L’ouragan Jose a épargné l’île de Saint-Martin, l’occasion pour les habitants de souffler, pour la première fois depuis d’interminables jours.
Dans les coursives de la cité scolaire Robert Weinum, les verres en plastiques s’entrechoquent, remplis de gin. Un toast! « Je suis soulagé, limite heureux », lâche Donald Tchuisseu, un godet à la main. Lorsqu’il s’est rendu compte que les Cassandre s’étaient trompées et que José passerait au large des côtes sans faire de nouveaux dégâts. Le trentenaire a foncé vers ce collège-lycée, où nombre d’habitants comptaient se confiner. Avec une arme redoutable: du courage en bouteille. « Ca fait du bien de boire un coup, rigoler, et de penser à autre chose », témoigne le trentenaire. « L’alternative, c’est rester seul chez moi, sans électricité et sans eau. Bref, la déprime », sourit-il.
Pendant que les adultes trinquent, les enfants s’amusent dans une des salles, jonchés de matelas posés au sol en urgence. « Tu veux dire qu’on s’est déplacés de la maison pour rien? », s’étonne Stelya, 10 ans, avec malice. « Je serais déjà en train de dormir, si y avait pas ce truc », songe la fillette, sous les reflets blonds de sa chevelure crépue.
Depuis samedi midi, la centaine d’habitants réfugiés dans l’immense bâtiment de deux étages craignait le pire. Elle n’a finalement vu s’abattre que quelques pluies tropicales. Une pécadille, après le passage dévastateur du monstre Irma et ses vents à 300km/h la même semaine.
« C’est un soulagement de fou! On est très heureux, très contents », ose Junior Joseph, 28 ans, en veillant sur sa fille de 6 mois, emmaillotée dans un pyjama entièrement rose. Enivrés par la bonne nouvelle, certains s’improvisent devins a posteriori. « Je m’en doutais, je t’avais dit qu’il ne viendrait pas », se vante Daniel Dellugat, en exhibant la photo d’une carte météo enregistrée sur son portable la veille dans une des rares zones de l’île où les réseaux de télécommunications fonctionnent.
« Baptême du feu »
Mais la plus soulagée de tous est certainement la proviseure de l’établissement, Marlène Borel. Petite et menue, l’Antillaise de 55 ans a été mise à rude épreuve ces derniers jours. Nommée début septembre à la tête de cet ensemble qui accueille des adolescents de la sixième jusqu’au BTS, elle a vu son école soudainement réquisitionnée lundi soir par la préfecture pour en faire un abri anticyclone. Branle-bas de combat, il a fallu vider les salles de classes, la salle des professeurs et les bureaux administratifs – le sien compris – pour accueillir les habitants en détresse.
Le pari semble réussi.
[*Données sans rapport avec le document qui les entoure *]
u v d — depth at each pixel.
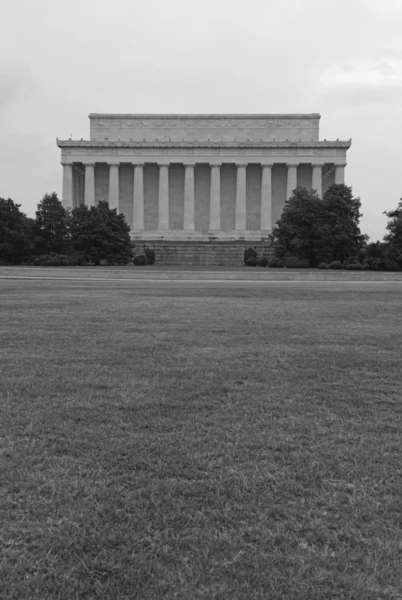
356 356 11.12
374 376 9.39
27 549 4.03
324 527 4.34
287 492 4.94
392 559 3.94
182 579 3.68
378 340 13.24
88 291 30.30
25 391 8.09
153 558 3.91
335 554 3.99
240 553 3.97
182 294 28.61
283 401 7.79
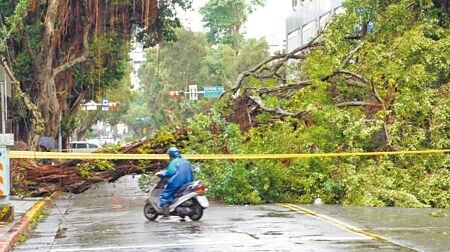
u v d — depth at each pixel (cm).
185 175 1562
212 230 1352
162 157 1977
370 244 1127
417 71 2100
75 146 4797
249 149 2033
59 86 3744
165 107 7544
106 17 3572
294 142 2028
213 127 2159
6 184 1481
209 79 7875
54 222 1568
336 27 2455
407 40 2192
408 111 2047
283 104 2270
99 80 3631
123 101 7706
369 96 2242
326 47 2427
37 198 2197
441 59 2197
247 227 1384
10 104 3403
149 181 2277
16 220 1508
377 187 1892
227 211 1734
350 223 1423
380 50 2233
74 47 3534
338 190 1936
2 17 3419
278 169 1966
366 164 2002
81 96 4097
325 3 4525
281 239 1196
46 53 3403
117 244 1188
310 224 1412
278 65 2547
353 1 2466
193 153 2114
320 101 2220
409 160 1988
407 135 2030
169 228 1409
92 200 2194
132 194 2466
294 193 1995
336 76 2253
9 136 1491
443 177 1898
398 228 1335
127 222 1544
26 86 3525
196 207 1559
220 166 2009
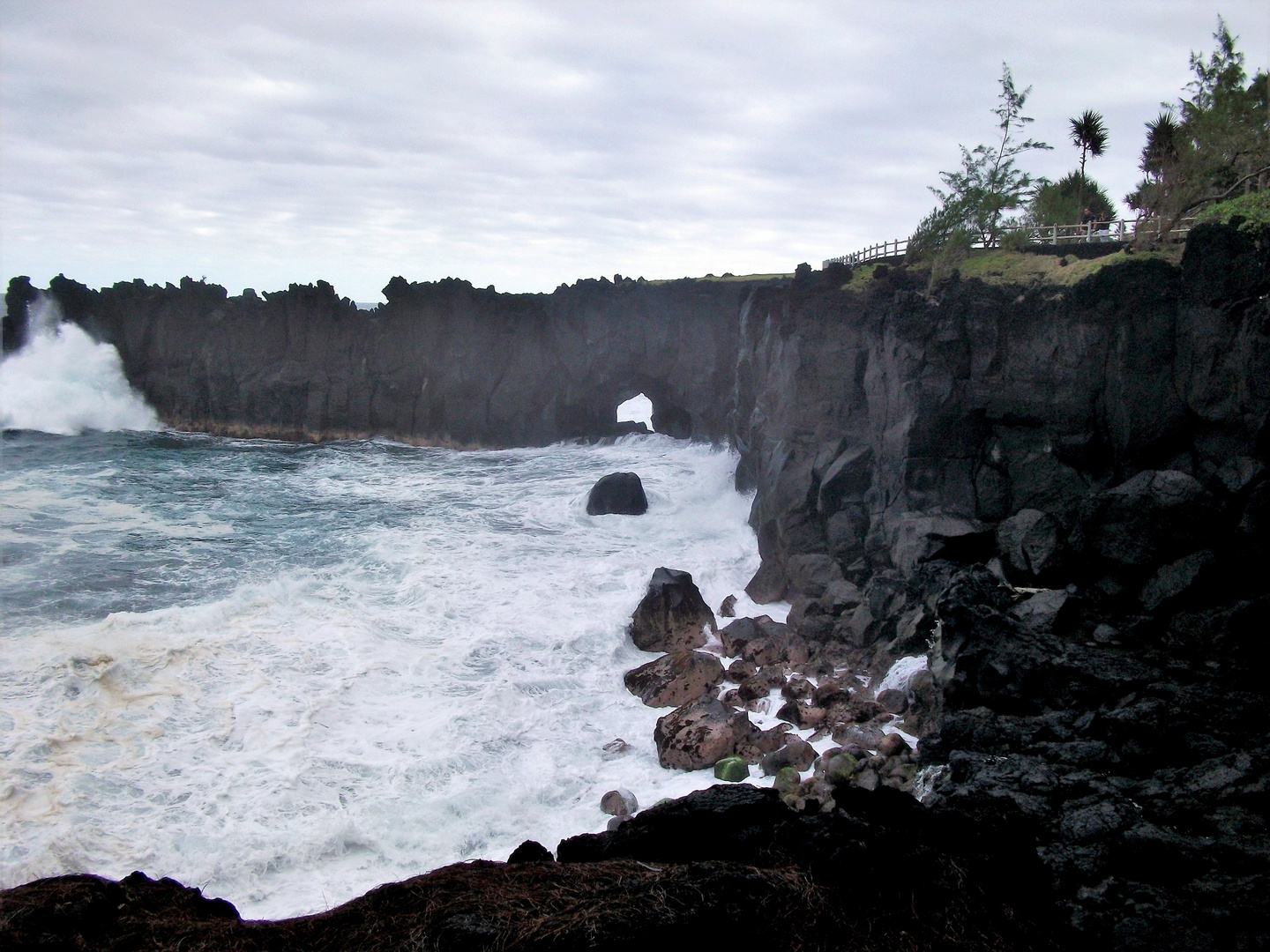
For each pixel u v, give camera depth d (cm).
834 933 857
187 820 1836
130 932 841
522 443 6009
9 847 1714
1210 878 1305
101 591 2952
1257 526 2225
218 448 5784
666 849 1063
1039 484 2762
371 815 1900
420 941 806
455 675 2552
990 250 3581
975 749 1977
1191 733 1783
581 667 2697
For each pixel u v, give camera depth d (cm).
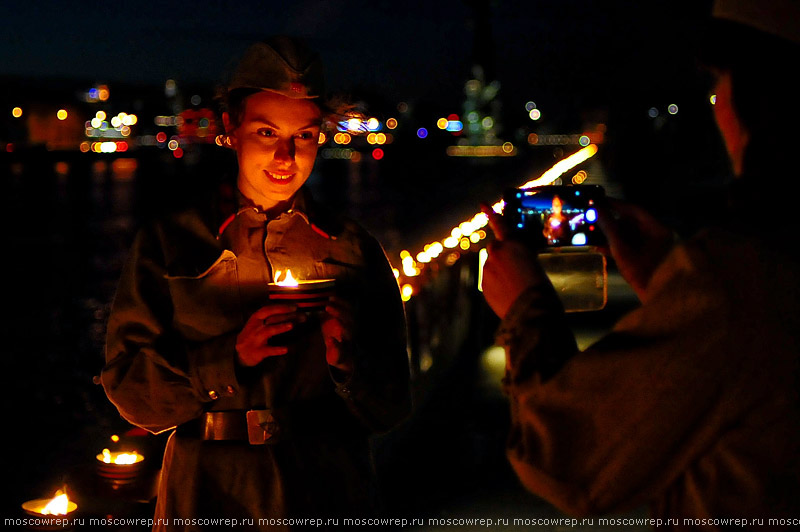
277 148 221
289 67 215
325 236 236
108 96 14450
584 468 135
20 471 563
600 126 4600
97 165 8631
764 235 127
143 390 214
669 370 128
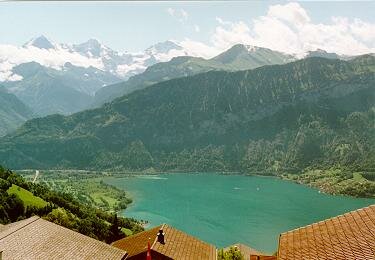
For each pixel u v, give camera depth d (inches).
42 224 2908.5
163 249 2935.5
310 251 1546.5
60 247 2630.4
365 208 1675.7
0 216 6884.8
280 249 1678.2
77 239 2854.3
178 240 3221.0
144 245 3024.1
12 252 2367.1
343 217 1690.5
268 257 2425.0
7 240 2474.2
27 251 2439.7
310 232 1705.2
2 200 7165.4
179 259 2891.2
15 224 3304.6
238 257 4564.5
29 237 2620.6
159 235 3038.9
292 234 1768.0
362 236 1483.8
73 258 2561.5
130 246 3228.3
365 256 1355.8
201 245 3339.1
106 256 2765.7
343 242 1501.0
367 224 1549.0
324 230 1660.9
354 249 1424.7
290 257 1567.4
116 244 3440.0
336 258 1416.1
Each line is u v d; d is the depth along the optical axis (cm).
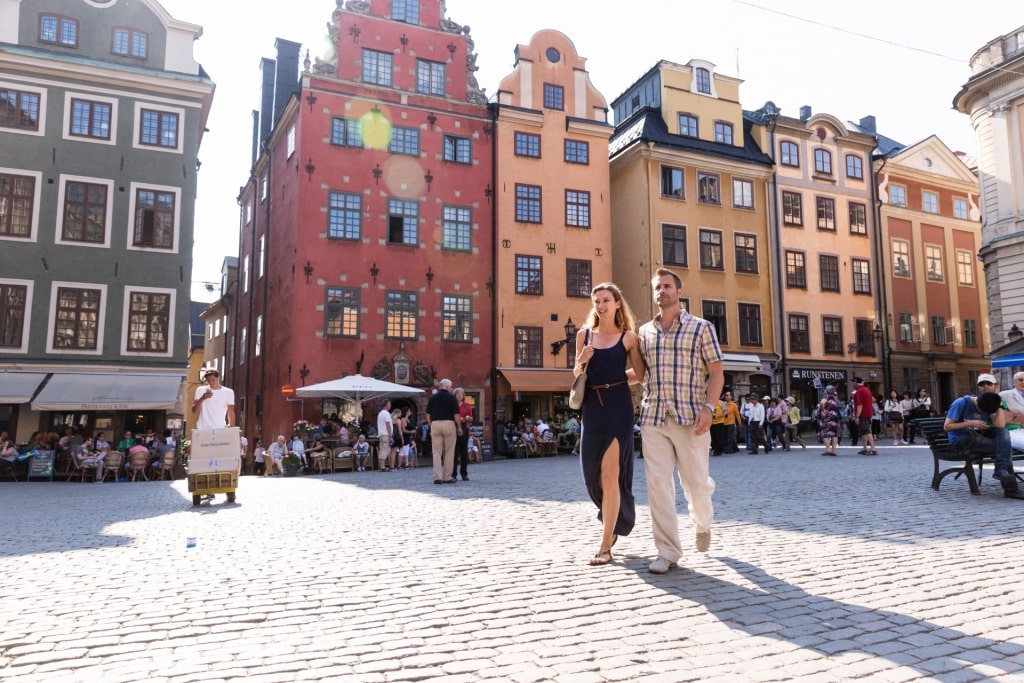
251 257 3300
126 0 2391
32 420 2122
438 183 2723
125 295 2286
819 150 3500
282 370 2584
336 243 2533
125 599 436
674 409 490
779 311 3247
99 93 2322
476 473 1544
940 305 3681
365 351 2522
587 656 321
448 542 613
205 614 400
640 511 781
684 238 3123
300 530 700
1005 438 873
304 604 418
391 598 428
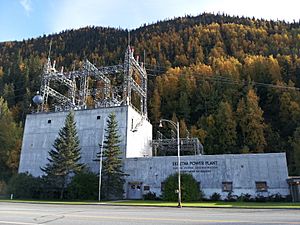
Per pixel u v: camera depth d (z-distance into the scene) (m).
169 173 39.81
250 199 35.59
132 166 41.84
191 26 170.25
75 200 37.34
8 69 117.06
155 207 25.25
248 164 37.16
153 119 89.88
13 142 67.50
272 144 75.31
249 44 134.50
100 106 48.97
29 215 15.65
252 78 100.69
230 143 75.19
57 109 52.12
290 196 34.66
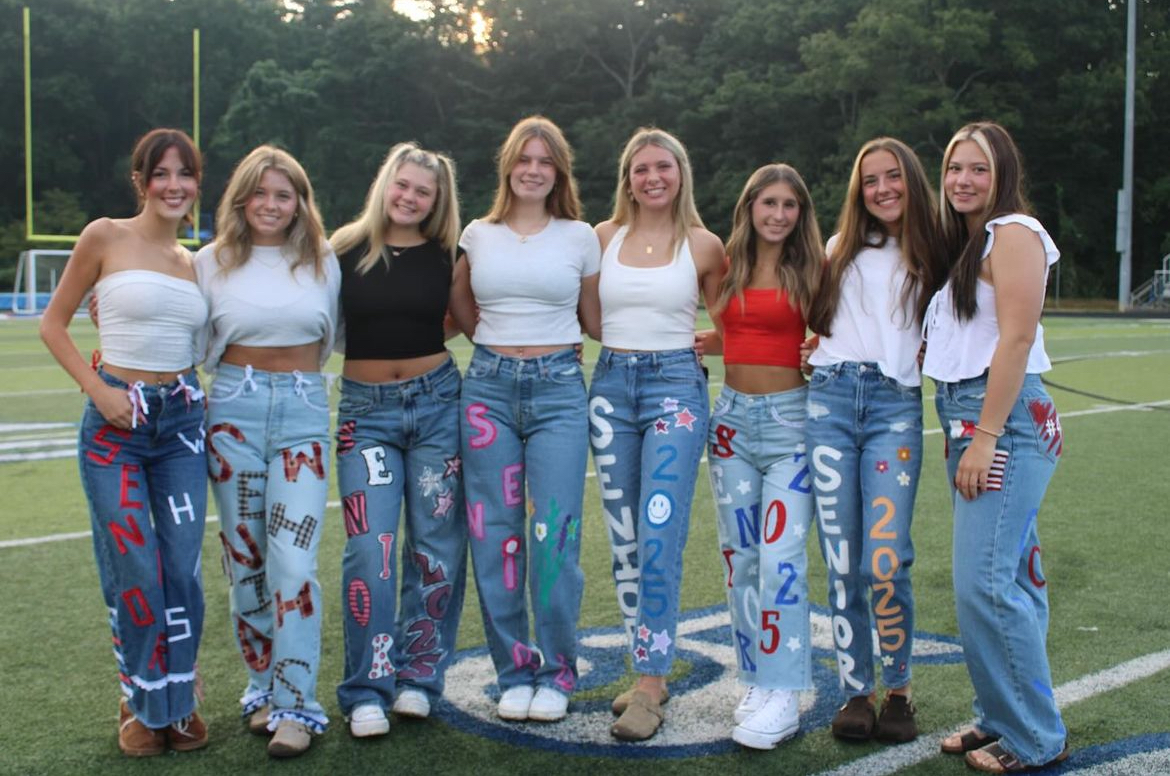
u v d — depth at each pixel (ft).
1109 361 48.88
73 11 164.96
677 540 11.48
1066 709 11.61
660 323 11.69
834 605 11.16
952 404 10.37
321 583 16.71
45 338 10.51
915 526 19.69
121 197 171.83
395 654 12.00
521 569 11.93
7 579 16.63
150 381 10.60
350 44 151.43
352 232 11.83
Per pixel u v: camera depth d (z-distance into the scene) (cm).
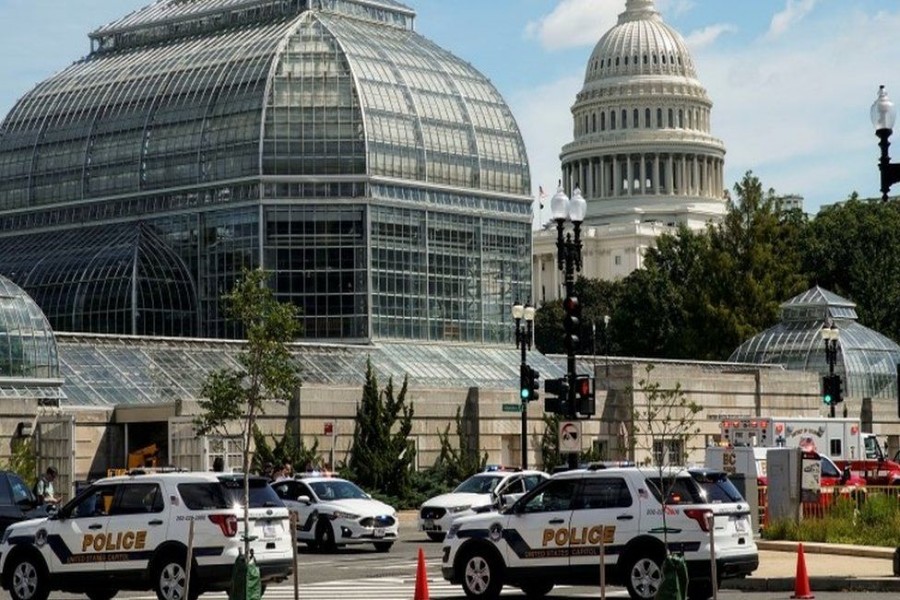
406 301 14800
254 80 14800
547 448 11238
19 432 9638
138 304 14500
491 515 4859
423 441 11475
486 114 15762
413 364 14062
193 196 15000
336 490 7512
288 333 7588
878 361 15712
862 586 5028
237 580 4069
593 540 4706
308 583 5656
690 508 4644
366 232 14575
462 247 15288
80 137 15900
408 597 5097
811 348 15612
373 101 14838
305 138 14650
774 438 9900
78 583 4794
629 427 12275
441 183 15188
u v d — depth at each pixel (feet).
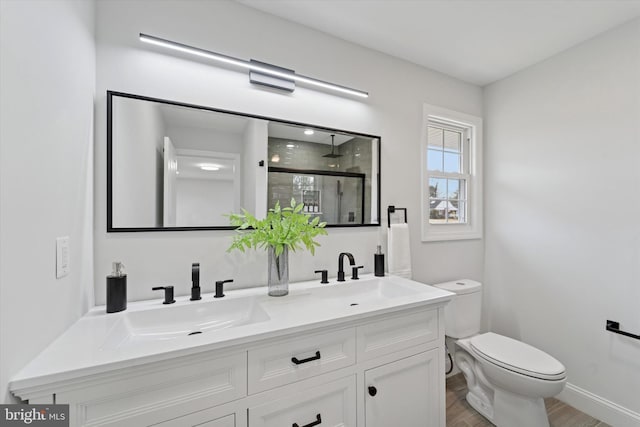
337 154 5.89
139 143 4.16
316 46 5.69
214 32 4.74
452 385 6.87
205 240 4.61
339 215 5.91
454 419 5.77
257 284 5.01
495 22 5.48
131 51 4.15
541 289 6.82
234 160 4.85
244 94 4.98
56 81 2.81
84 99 3.51
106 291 3.71
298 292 4.76
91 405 2.43
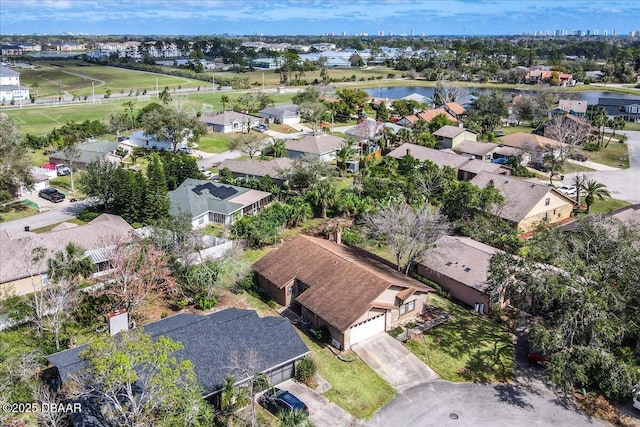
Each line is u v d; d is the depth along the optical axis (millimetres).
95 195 70625
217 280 48625
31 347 38281
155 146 108750
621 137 127875
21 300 45062
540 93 157500
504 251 57375
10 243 51406
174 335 36094
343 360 41000
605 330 34438
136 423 27016
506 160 101188
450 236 58156
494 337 44688
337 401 36594
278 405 34625
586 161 105438
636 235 41500
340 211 71438
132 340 28984
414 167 88000
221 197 73188
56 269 47062
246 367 35219
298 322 46062
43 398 31578
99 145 101250
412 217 54719
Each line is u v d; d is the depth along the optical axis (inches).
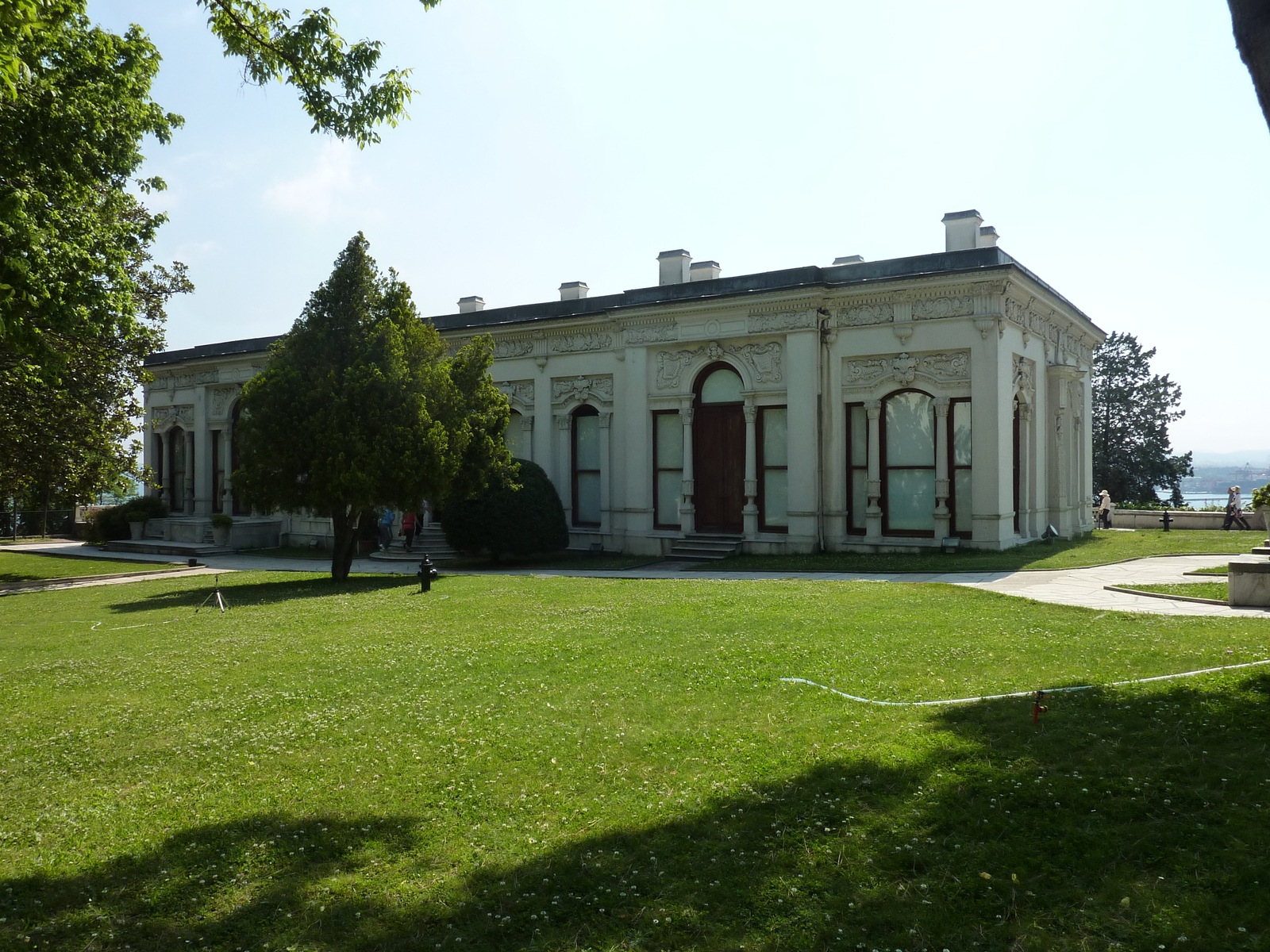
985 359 894.4
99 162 713.6
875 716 301.1
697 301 1032.8
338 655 458.0
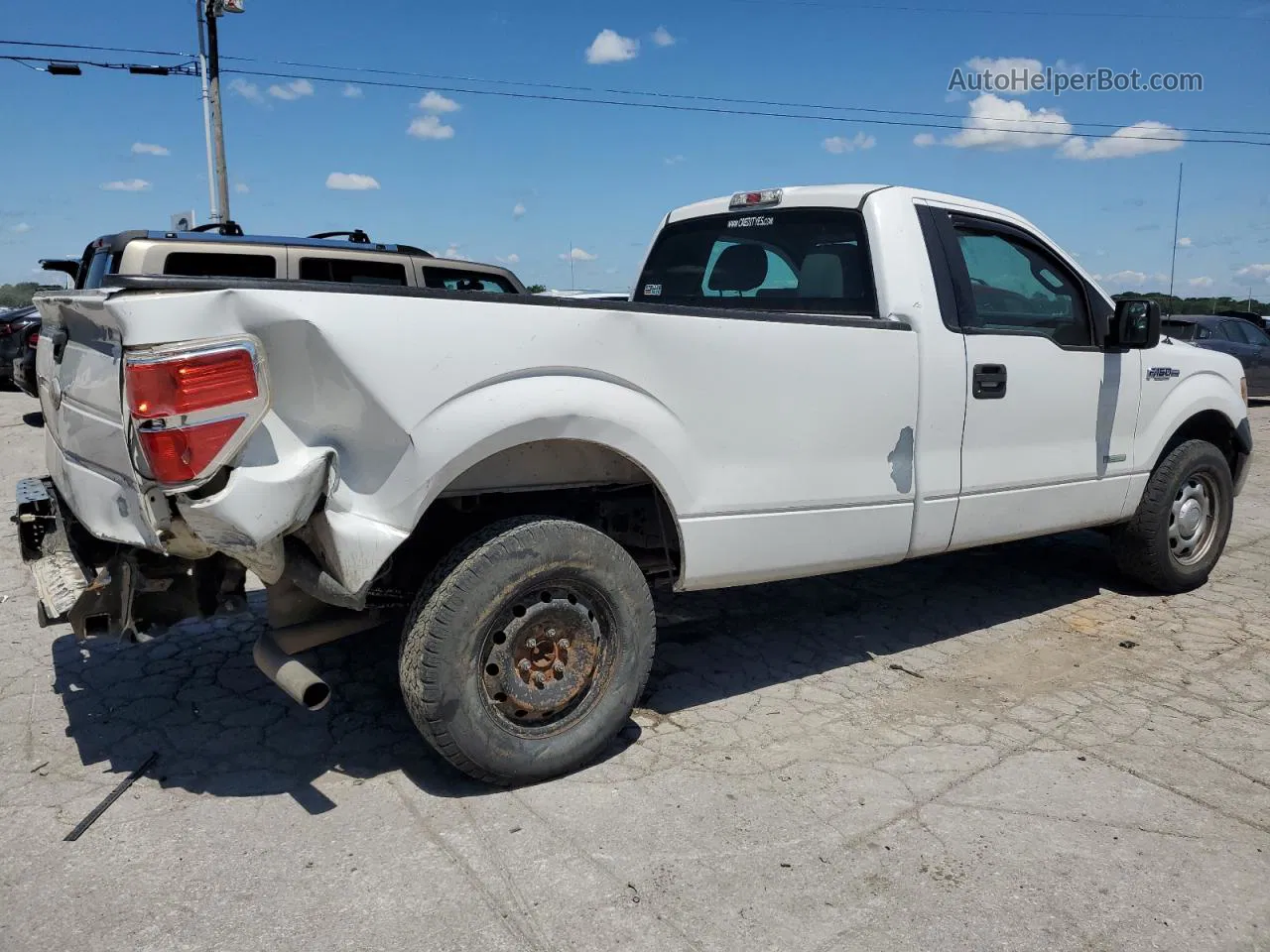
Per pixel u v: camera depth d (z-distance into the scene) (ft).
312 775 11.04
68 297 9.98
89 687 13.42
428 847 9.59
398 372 9.30
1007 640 16.20
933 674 14.61
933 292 13.92
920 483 13.83
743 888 9.04
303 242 21.90
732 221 16.58
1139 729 12.77
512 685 10.52
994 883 9.24
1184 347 18.35
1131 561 18.30
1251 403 57.16
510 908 8.66
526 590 10.37
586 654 11.05
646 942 8.26
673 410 11.30
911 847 9.80
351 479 9.49
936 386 13.78
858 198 14.32
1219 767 11.73
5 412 41.68
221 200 72.49
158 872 9.11
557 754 10.81
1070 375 15.66
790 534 12.61
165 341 8.46
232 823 9.98
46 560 11.69
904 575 19.85
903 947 8.29
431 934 8.29
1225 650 15.83
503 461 10.89
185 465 8.49
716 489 11.84
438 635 9.85
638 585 11.22
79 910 8.52
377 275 22.70
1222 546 19.21
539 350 10.17
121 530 9.67
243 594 10.71
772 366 12.07
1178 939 8.49
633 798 10.63
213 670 14.06
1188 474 17.93
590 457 11.43
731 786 10.96
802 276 15.11
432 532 11.53
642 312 10.91
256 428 8.83
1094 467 16.39
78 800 10.40
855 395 12.92
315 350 8.98
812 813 10.41
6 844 9.53
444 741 10.09
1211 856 9.79
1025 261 15.71
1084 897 9.04
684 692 13.73
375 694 13.34
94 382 9.79
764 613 17.33
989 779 11.28
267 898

De l’extérieur, le bâtiment, construit il y a bientôt trois ans, apparaît comme un de ceux qui ont le mieux résisté au passage d’Irma sur l’île. Ses hauts murs gris et orange ont à peine subi une éraflure. De quoi narguer insolemment les forces de la nature, en apparence. Mais lorsqu’on pénètre dans ses entrailles, des faiblesses névralgiques se révèlent. Le déluge a eu raison de la toiture au-dessus de la bibliothèque et la pièce est complètement inondée, avec le plafond en lambeaux et rongé par l’humidité.
Une dizaine de personnes âgées grabataires résident également sur place, étendues par les pompiers dans des lits de camps. L’hôpital de Marigot, la ville-préfecture, est débordé et n’accepte plus que les « urgences vitales ».
« Pour un baptême du feu, enfin d’eau, c’en est un », philosophe la proviseure, soulagée que l’édifice ait validé son test anticyclonique avec Irma seulement, sans avoir à passer par les rattrapages avec José. Mais, pour elle comme pour les réfugiés, ce répit inattendu ne sera que de courte durée. Hors les murs, les paysages de désolation demeurent et les problèmes restent les mêmes: manque d’eau, manque de nourriture, pas d’électricité.
« Est-ce qu’on a encore une vie ici? », se demande Michelène Jean-Charles, 23 ans, une native de Saint-Martin à la grossesse avancée. La reconstruction à venir va devoir être rapide, pour en persuader les habitants.